## Problem to work on
Rewrite the data below, swapping each "scientific name" for "species name" and leaving everything else as it is.

[Data taken from a collection]
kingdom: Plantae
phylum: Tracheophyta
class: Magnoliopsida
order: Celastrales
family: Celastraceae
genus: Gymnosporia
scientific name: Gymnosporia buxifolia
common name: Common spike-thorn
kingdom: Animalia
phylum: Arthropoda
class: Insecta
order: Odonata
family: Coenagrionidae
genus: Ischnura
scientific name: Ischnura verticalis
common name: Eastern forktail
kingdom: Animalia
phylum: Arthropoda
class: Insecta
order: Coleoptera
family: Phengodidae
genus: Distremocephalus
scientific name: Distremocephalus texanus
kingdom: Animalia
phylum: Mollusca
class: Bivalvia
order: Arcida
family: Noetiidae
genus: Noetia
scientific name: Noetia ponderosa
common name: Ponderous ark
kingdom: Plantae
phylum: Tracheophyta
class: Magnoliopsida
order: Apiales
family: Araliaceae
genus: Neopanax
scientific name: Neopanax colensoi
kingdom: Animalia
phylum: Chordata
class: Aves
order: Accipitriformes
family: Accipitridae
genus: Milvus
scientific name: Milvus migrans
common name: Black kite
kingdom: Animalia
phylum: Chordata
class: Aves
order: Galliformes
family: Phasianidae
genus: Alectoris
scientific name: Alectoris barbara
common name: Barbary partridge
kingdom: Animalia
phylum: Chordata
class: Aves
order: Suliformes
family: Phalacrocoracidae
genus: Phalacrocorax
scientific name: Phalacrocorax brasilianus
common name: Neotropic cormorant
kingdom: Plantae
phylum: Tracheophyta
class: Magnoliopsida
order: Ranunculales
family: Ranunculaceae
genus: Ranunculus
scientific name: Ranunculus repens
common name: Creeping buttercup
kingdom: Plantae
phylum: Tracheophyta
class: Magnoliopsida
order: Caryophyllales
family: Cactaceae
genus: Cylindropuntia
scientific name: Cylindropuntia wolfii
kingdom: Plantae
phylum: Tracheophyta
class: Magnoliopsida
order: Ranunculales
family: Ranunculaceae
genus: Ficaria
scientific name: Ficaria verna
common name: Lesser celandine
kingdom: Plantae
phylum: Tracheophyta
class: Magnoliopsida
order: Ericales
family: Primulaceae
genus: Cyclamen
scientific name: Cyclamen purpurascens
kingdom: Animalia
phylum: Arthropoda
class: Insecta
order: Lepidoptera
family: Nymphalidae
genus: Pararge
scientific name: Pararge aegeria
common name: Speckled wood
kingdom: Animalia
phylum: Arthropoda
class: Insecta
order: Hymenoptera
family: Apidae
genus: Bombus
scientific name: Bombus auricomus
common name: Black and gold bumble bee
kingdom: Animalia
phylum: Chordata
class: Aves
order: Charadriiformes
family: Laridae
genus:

## Result of this task
kingdom: Plantae
phylum: Tracheophyta
class: Magnoliopsida
order: Celastrales
family: Celastraceae
genus: Gymnosporia
species name: Gymnosporia buxifolia
common name: Common spike-thorn
kingdom: Animalia
phylum: Arthropoda
class: Insecta
order: Odonata
family: Coenagrionidae
genus: Ischnura
species name: Ischnura verticalis
common name: Eastern forktail
kingdom: Animalia
phylum: Arthropoda
class: Insecta
order: Coleoptera
family: Phengodidae
genus: Distremocephalus
species name: Distremocephalus texanus
kingdom: Animalia
phylum: Mollusca
class: Bivalvia
order: Arcida
family: Noetiidae
genus: Noetia
species name: Noetia ponderosa
common name: Ponderous ark
kingdom: Plantae
phylum: Tracheophyta
class: Magnoliopsida
order: Apiales
family: Araliaceae
genus: Neopanax
species name: Neopanax colensoi
kingdom: Animalia
phylum: Chordata
class: Aves
order: Accipitriformes
family: Accipitridae
genus: Milvus
species name: Milvus migrans
common name: Black kite
kingdom: Animalia
phylum: Chordata
class: Aves
order: Galliformes
family: Phasianidae
genus: Alectoris
species name: Alectoris barbara
common name: Barbary partridge
kingdom: Animalia
phylum: Chordata
class: Aves
order: Suliformes
family: Phalacrocoracidae
genus: Phalacrocorax
species name: Phalacrocorax brasilianus
common name: Neotropic cormorant
kingdom: Plantae
phylum: Tracheophyta
class: Magnoliopsida
order: Ranunculales
family: Ranunculaceae
genus: Ranunculus
species name: Ranunculus repens
common name: Creeping buttercup
kingdom: Plantae
phylum: Tracheophyta
class: Magnoliopsida
order: Caryophyllales
family: Cactaceae
genus: Cylindropuntia
species name: Cylindropuntia wolfii
kingdom: Plantae
phylum: Tracheophyta
class: Magnoliopsida
order: Ranunculales
family: Ranunculaceae
genus: Ficaria
species name: Ficaria verna
common name: Lesser celandine
kingdom: Plantae
phylum: Tracheophyta
class: Magnoliopsida
order: Ericales
family: Primulaceae
genus: Cyclamen
species name: Cyclamen purpurascens
kingdom: Animalia
phylum: Arthropoda
class: Insecta
order: Lepidoptera
family: Nymphalidae
genus: Pararge
species name: Pararge aegeria
common name: Speckled wood
kingdom: Animalia
phylum: Arthropoda
class: Insecta
order: Hymenoptera
family: Apidae
genus: Bombus
species name: Bombus auricomus
common name: Black and gold bumble bee
kingdom: Animalia
phylum: Chordata
class: Aves
order: Charadriiformes
family: Laridae
genus:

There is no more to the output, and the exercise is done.